__Written task__: Across the material below, how many lines hold the word "مقدس"? Only the number should be given.
(Input records begins)
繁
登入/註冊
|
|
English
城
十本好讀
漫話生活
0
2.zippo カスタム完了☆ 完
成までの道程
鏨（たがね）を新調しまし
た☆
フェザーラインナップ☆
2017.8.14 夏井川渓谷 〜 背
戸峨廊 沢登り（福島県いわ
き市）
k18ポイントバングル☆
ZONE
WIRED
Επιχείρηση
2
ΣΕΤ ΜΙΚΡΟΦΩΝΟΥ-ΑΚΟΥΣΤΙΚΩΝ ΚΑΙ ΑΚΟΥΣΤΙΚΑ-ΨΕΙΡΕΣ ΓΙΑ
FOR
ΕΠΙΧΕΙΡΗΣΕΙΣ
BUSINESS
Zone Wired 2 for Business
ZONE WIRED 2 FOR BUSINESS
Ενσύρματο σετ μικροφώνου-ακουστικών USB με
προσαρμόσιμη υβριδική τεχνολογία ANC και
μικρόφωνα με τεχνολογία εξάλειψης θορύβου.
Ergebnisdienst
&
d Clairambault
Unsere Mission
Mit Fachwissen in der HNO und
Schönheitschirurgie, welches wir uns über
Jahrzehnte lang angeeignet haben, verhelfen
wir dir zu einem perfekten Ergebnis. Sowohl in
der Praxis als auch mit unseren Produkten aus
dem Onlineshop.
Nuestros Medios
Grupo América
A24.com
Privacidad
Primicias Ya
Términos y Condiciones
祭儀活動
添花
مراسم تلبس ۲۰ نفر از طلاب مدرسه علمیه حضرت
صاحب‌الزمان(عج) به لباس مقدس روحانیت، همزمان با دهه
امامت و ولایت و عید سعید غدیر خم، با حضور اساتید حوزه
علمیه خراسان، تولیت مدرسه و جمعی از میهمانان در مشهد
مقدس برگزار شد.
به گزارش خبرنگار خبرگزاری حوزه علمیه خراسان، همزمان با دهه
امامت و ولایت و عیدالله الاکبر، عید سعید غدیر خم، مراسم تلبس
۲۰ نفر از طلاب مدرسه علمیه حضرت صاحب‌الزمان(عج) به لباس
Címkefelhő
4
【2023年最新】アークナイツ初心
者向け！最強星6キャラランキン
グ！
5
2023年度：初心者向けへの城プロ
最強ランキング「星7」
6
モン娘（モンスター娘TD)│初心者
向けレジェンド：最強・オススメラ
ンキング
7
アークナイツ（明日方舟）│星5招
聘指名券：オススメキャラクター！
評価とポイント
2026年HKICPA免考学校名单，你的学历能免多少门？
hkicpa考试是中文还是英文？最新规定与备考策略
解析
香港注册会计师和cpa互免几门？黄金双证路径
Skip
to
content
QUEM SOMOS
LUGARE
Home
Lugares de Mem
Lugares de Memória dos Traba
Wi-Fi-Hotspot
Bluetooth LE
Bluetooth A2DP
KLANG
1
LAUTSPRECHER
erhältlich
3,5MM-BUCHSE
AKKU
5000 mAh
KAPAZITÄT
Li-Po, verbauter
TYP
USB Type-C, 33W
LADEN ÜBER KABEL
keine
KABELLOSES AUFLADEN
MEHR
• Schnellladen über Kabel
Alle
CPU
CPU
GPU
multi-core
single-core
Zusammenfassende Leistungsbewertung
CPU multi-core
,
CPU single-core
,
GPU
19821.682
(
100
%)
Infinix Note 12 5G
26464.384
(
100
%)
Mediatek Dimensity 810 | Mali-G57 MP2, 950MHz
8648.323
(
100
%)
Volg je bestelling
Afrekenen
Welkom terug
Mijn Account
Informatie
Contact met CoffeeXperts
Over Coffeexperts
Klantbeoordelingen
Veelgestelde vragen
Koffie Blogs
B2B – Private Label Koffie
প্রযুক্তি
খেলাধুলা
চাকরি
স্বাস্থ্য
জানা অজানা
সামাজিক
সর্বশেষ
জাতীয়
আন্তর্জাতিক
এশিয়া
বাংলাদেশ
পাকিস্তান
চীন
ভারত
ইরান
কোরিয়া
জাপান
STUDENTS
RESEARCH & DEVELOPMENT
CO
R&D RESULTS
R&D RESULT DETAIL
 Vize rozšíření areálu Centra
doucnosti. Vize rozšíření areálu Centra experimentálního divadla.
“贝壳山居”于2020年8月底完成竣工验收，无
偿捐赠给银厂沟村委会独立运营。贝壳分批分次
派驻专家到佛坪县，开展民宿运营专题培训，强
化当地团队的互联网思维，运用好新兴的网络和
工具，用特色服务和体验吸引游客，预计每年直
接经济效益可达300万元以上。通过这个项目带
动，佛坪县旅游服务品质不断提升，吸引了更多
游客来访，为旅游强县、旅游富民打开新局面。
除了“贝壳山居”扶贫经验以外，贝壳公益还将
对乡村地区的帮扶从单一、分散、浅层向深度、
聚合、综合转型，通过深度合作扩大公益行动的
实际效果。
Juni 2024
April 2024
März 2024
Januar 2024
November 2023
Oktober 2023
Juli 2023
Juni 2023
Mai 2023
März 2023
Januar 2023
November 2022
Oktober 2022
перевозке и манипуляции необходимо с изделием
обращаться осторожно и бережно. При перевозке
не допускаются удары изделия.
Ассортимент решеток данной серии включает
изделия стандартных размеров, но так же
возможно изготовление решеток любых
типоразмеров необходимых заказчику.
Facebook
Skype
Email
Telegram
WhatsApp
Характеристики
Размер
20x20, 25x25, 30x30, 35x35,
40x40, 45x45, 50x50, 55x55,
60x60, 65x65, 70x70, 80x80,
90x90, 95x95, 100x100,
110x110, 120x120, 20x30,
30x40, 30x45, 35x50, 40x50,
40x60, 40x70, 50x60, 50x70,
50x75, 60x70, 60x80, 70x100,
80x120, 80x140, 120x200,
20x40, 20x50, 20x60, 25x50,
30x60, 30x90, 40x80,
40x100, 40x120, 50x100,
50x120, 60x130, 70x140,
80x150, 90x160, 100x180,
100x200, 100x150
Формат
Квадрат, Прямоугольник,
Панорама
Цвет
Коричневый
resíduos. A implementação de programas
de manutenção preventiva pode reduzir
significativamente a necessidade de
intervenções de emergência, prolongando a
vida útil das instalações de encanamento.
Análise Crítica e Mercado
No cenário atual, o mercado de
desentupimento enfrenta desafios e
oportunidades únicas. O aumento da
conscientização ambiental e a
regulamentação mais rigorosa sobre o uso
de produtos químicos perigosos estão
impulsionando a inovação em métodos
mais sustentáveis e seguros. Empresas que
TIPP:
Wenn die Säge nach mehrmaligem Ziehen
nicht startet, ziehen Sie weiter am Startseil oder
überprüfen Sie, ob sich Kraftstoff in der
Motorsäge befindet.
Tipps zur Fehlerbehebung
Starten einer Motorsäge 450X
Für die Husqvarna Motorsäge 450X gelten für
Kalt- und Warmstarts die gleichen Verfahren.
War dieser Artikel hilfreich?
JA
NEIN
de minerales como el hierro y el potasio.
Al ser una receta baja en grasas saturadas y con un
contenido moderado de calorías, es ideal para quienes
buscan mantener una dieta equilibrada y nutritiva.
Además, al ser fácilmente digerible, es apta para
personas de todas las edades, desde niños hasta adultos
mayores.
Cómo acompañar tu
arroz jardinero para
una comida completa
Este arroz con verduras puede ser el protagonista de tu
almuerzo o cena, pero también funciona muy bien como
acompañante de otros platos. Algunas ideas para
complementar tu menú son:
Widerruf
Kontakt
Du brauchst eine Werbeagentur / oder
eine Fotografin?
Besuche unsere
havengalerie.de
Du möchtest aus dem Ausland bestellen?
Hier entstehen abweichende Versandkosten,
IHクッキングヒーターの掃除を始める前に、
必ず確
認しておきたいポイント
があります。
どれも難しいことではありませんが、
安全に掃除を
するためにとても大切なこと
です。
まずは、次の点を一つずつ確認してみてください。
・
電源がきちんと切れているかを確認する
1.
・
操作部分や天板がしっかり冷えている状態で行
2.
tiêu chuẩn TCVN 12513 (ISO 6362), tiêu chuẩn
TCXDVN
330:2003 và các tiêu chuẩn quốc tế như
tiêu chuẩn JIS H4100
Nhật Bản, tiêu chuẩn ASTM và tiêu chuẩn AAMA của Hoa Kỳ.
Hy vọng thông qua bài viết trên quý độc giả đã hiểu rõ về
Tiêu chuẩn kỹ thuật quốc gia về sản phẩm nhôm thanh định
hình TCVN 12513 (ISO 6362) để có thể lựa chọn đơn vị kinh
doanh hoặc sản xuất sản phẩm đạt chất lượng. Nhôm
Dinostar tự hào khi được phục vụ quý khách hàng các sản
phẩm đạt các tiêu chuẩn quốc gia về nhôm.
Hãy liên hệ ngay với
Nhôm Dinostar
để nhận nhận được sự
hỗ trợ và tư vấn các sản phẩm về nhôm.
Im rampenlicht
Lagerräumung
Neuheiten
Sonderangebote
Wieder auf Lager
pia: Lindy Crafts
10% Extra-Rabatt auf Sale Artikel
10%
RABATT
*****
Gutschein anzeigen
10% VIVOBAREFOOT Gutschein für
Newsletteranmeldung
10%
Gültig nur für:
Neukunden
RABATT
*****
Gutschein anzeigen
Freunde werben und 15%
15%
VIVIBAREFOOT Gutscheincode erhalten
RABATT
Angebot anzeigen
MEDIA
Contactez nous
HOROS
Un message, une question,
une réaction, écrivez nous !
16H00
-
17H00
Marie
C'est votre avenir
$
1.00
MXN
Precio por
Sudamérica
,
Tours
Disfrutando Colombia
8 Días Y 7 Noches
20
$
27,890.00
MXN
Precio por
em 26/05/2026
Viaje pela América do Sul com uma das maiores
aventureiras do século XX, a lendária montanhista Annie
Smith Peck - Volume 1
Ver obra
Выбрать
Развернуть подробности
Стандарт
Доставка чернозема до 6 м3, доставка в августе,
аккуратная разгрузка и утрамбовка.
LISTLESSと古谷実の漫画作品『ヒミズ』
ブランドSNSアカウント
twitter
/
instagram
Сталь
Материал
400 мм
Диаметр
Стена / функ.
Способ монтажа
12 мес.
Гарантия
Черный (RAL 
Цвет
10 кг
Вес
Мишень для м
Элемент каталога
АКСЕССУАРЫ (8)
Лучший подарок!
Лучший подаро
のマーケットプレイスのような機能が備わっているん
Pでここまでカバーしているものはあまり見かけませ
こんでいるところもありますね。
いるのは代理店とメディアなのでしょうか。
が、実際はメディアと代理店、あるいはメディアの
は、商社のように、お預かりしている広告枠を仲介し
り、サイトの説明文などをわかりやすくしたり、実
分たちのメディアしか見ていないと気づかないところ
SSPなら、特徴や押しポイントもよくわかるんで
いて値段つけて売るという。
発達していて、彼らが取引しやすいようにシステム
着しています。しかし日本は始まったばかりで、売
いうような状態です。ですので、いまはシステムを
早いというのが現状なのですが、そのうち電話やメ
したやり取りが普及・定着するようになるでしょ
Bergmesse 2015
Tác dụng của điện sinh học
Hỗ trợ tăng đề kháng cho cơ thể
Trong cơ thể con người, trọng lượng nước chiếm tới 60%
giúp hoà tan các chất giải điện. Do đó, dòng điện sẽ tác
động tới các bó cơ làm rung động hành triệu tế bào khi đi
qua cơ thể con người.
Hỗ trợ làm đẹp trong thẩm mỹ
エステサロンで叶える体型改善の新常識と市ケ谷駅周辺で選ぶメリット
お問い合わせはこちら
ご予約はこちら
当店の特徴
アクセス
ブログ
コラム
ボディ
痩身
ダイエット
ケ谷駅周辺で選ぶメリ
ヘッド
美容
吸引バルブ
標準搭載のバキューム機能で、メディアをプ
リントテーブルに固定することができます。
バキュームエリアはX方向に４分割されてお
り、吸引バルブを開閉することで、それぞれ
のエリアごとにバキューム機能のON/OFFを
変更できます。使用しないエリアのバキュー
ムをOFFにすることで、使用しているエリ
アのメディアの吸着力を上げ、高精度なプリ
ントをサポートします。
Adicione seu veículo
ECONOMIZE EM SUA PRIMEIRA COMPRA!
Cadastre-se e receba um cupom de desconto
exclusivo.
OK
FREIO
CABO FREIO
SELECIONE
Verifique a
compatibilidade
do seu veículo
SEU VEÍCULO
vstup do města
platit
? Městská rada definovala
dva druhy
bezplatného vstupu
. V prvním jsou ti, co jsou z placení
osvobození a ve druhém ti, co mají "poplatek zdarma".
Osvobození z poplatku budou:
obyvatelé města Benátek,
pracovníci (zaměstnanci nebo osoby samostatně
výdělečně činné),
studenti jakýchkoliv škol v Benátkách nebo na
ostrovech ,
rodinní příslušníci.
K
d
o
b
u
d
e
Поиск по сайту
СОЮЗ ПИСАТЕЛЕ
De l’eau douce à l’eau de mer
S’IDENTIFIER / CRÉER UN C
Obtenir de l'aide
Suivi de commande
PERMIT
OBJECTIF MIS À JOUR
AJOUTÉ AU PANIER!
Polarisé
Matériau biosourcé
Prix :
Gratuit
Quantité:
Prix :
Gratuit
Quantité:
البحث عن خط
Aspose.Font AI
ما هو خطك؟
(Input records ends)
__Result__: 2